=== Section Start ===

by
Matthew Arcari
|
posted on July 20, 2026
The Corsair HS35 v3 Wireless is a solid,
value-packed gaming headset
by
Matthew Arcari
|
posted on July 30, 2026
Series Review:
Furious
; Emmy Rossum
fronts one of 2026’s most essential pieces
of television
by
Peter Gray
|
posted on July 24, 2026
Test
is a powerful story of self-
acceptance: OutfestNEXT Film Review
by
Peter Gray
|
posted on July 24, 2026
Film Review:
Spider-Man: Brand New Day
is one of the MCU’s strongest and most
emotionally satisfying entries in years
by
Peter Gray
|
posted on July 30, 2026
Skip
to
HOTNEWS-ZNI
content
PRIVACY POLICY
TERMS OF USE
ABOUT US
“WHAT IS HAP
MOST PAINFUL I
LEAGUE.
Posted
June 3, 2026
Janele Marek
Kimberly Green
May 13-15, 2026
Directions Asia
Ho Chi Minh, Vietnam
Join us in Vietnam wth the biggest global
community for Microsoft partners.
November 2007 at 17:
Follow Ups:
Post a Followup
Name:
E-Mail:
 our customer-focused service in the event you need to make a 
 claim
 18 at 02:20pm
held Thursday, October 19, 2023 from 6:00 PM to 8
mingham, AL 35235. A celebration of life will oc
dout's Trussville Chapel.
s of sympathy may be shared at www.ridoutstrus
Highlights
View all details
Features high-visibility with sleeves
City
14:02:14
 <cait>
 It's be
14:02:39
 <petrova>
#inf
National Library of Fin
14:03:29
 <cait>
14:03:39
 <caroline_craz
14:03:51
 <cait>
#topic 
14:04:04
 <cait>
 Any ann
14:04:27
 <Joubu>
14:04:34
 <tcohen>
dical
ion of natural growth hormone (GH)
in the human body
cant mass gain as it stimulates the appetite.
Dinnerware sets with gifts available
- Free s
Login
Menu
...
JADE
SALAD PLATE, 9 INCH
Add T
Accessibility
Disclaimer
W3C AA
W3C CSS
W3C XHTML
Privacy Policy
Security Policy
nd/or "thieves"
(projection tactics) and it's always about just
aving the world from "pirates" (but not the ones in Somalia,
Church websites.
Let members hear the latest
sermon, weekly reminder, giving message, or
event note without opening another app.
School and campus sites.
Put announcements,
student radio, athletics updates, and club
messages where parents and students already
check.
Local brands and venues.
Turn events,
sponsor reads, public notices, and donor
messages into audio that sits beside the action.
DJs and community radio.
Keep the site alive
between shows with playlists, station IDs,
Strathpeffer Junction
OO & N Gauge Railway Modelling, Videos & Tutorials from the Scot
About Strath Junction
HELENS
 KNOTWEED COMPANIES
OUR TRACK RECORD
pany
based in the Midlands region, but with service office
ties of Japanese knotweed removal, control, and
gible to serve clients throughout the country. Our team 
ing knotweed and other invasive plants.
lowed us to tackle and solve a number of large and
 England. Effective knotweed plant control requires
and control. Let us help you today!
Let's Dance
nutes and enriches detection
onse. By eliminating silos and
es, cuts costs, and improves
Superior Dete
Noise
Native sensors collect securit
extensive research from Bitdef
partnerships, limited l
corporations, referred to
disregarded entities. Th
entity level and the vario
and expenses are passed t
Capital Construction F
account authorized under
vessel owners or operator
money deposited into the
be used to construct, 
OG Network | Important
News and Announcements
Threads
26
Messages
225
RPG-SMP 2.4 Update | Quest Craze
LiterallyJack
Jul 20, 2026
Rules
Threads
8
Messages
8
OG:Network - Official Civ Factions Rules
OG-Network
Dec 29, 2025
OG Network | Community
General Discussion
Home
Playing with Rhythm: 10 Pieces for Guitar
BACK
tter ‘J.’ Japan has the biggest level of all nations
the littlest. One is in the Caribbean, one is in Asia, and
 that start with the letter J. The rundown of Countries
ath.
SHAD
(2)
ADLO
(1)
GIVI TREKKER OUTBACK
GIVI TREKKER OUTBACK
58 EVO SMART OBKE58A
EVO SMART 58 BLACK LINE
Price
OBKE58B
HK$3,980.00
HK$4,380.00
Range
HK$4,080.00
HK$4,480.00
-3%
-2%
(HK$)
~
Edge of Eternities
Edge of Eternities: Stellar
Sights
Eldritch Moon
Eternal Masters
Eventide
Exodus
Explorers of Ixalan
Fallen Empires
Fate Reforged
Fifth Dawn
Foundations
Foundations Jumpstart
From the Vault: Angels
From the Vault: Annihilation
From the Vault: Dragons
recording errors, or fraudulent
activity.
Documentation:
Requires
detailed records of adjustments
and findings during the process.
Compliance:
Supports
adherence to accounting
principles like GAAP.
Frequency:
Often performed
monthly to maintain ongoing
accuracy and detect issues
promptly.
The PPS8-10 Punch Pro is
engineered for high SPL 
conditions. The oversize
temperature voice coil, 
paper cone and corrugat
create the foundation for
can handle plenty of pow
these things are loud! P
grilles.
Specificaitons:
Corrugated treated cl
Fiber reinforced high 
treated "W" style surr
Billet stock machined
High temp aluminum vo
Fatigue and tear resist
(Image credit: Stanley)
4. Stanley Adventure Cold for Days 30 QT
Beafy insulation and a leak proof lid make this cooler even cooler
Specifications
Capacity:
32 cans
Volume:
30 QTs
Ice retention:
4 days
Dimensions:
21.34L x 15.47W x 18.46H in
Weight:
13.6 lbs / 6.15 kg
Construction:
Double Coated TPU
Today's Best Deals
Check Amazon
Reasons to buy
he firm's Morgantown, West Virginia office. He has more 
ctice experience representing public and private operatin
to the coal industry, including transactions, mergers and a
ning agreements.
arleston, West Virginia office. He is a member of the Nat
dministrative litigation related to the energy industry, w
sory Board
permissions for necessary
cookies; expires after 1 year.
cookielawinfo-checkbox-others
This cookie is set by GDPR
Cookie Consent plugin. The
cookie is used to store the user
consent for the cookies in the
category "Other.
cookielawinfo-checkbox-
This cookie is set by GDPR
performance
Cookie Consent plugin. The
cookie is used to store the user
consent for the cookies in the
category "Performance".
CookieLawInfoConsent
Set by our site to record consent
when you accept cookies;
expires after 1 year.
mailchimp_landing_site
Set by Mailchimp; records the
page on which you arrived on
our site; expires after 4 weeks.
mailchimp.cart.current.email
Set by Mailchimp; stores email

=== Section End ===

Transcribe each entry precisely, missing none.

**EXPECTED ANSWER**
by
Matthew Arcari
|
posted on July 20, 2026
The Corsair HS35 v3 Wireless is a solid,
value-packed gaming headset
by
Matthew Arcari
|
posted on July 30, 2026
Series Review:
Furious
; Emmy Rossum
fronts one of 2026’s most essential pieces
of television
by
Peter Gray
|
posted on July 24, 2026
Test
is a powerful story of self-
acceptance: OutfestNEXT Film Review
by
Peter Gray
|
posted on July 24, 2026
Film Review:
Spider-Man: Brand New Day
is one of the MCU’s strongest and most
emotionally satisfying entries in years
by
Peter Gray
|
posted on July 30, 2026
Skip
to
HOTNEWS-ZNI
content
PRIVACY POLICY
TERMS OF USE
ABOUT US
“WHAT IS HAP
MOST PAINFUL I
LEAGUE.
Posted
June 3, 2026
Janele Marek
Kimberly Green
May 13-15, 2026
Directions Asia
Ho Chi Minh, Vietnam
Join us in Vietnam wth the biggest global
community for Microsoft partners.
November 2007 at 17:
Follow Ups:
Post a Followup
Name:
E-Mail:
 our customer-focused service in the event you need to make a 
 claim
 18 at 02:20pm
held Thursday, October 19, 2023 from 6:00 PM to 8
mingham, AL 35235. A celebration of life will oc
dout's Trussville Chapel.
s of sympathy may be shared at www.ridoutstrus
Highlights
View all details
Features high-visibility with sleeves
City
14:02:14
 <cait>
 It's be
14:02:39
 <petrova>
#inf
National Library of Fin
14:03:29
 <cait>
14:03:39
 <caroline_craz
14:03:51
 <cait>
#topic 
14:04:04
 <cait>
 Any ann
14:04:27
 <Joubu>
14:04:34
 <tcohen>
dical
ion of natural growth hormone (GH)
in the human body
cant mass gain as it stimulates the appetite.
Dinnerware sets with gifts available
- Free s
Login
Menu
...
JADE
SALAD PLATE, 9 INCH
Add T
Accessibility
Disclaimer
W3C AA
W3C CSS
W3C XHTML
Privacy Policy
Security Policy
nd/or "thieves"
(projection tactics) and it's always about just
aving the world from "pirates" (but not the ones in Somalia,
Church websites.
Let members hear the latest
sermon, weekly reminder, giving message, or
event note without opening another app.
School and campus sites.
Put announcements,
student radio, athletics updates, and club
messages where parents and students already
check.
Local brands and venues.
Turn events,
sponsor reads, public notices, and donor
messages into audio that sits beside the action.
DJs and community radio.
Keep the site alive
between shows with playlists, station IDs,
Strathpeffer Junction
OO & N Gauge Railway Modelling, Videos & Tutorials from the Scot
About Strath Junction
HELENS
 KNOTWEED COMPANIES
OUR TRACK RECORD
pany
based in the Midlands region, but with service office
ties of Japanese knotweed removal, control, and
gible to serve clients throughout the country. Our team 
ing knotweed and other invasive plants.
lowed us to tackle and solve a number of large and
 England. Effective knotweed plant control requires
and control. Let us help you today!
Let's Dance
nutes and enriches detection
onse. By eliminating silos and
es, cuts costs, and improves
Superior Dete
Noise
Native sensors collect securit
extensive research from Bitdef
partnerships, limited l
corporations, referred to
disregarded entities. Th
entity level and the vario
and expenses are passed t
Capital Construction F
account authorized under
vessel owners or operator
money deposited into the
be used to construct, 
OG Network | Important
News and Announcements
Threads
26
Messages
225
RPG-SMP 2.4 Update | Quest Craze
LiterallyJack
Jul 20, 2026
Rules
Threads
8
Messages
8
OG:Network - Official Civ Factions Rules
OG-Network
Dec 29, 2025
OG Network | Community
General Discussion
Home
Playing with Rhythm: 10 Pieces for Guitar
BACK
tter ‘J.’ Japan has the biggest level of all nations
the littlest. One is in the Caribbean, one is in Asia, and
 that start with the letter J. The rundown of Countries
ath.
SHAD
(2)
ADLO
(1)
GIVI TREKKER OUTBACK
GIVI TREKKER OUTBACK
58 EVO SMART OBKE58A
EVO SMART 58 BLACK LINE
Price
OBKE58B
HK$3,980.00
HK$4,380.00
Range
HK$4,080.00
HK$4,480.00
-3%
-2%
(HK$)
~
Edge of Eternities
Edge of Eternities: Stellar
Sights
Eldritch Moon
Eternal Masters
Eventide
Exodus
Explorers of Ixalan
Fallen Empires
Fate Reforged
Fifth Dawn
Foundations
Foundations Jumpstart
From the Vault: Angels
From the Vault: Annihilation
From the Vault: Dragons
recording errors, or fraudulent
activity.
Documentation:
Requires
detailed records of adjustments
and findings during the process.
Compliance:
Supports
adherence to accounting
principles like GAAP.
Frequency:
Often performed
monthly to maintain ongoing
accuracy and detect issues
promptly.
The PPS8-10 Punch Pro is
engineered for high SPL 
conditions. The oversize
temperature voice coil, 
paper cone and corrugat
create the foundation for
can handle plenty of pow
these things are loud! P
grilles.
Specificaitons:
Corrugated treated cl
Fiber reinforced high 
treated "W" style surr
Billet stock machined
High temp aluminum vo
Fatigue and tear resist
(Image credit: Stanley)
4. Stanley Adventure Cold for Days 30 QT
Beafy insulation and a leak proof lid make this cooler even cooler
Specifications
Capacity:
32 cans
Volume:
30 QTs
Ice retention:
4 days
Dimensions:
21.34L x 15.47W x 18.46H in
Weight:
13.6 lbs / 6.15 kg
Construction:
Double Coated TPU
Today's Best Deals
Check Amazon
Reasons to buy
he firm's Morgantown, West Virginia office. He has more 
ctice experience representing public and private operatin
to the coal industry, including transactions, mergers and a
ning agreements.
arleston, West Virginia office. He is a member of the Nat
dministrative litigation related to the energy industry, w
sory Board
permissions for necessary
cookies; expires after 1 year.
cookielawinfo-checkbox-others
This cookie is set by GDPR
Cookie Consent plugin. The
cookie is used to store the user
consent for the cookies in the
category "Other.
cookielawinfo-checkbox-
This cookie is set by GDPR
performance
Cookie Consent plugin. The
cookie is used to store the user
consent for the cookies in the
category "Performance".
CookieLawInfoConsent
Set by our site to record consent
when you accept cookies;
expires after 1 year.
mailchimp_landing_site
Set by Mailchimp; records the
page on which you arrived on
our site; expires after 4 weeks.
mailchimp.cart.current.email
Set by Mailchimp; stores email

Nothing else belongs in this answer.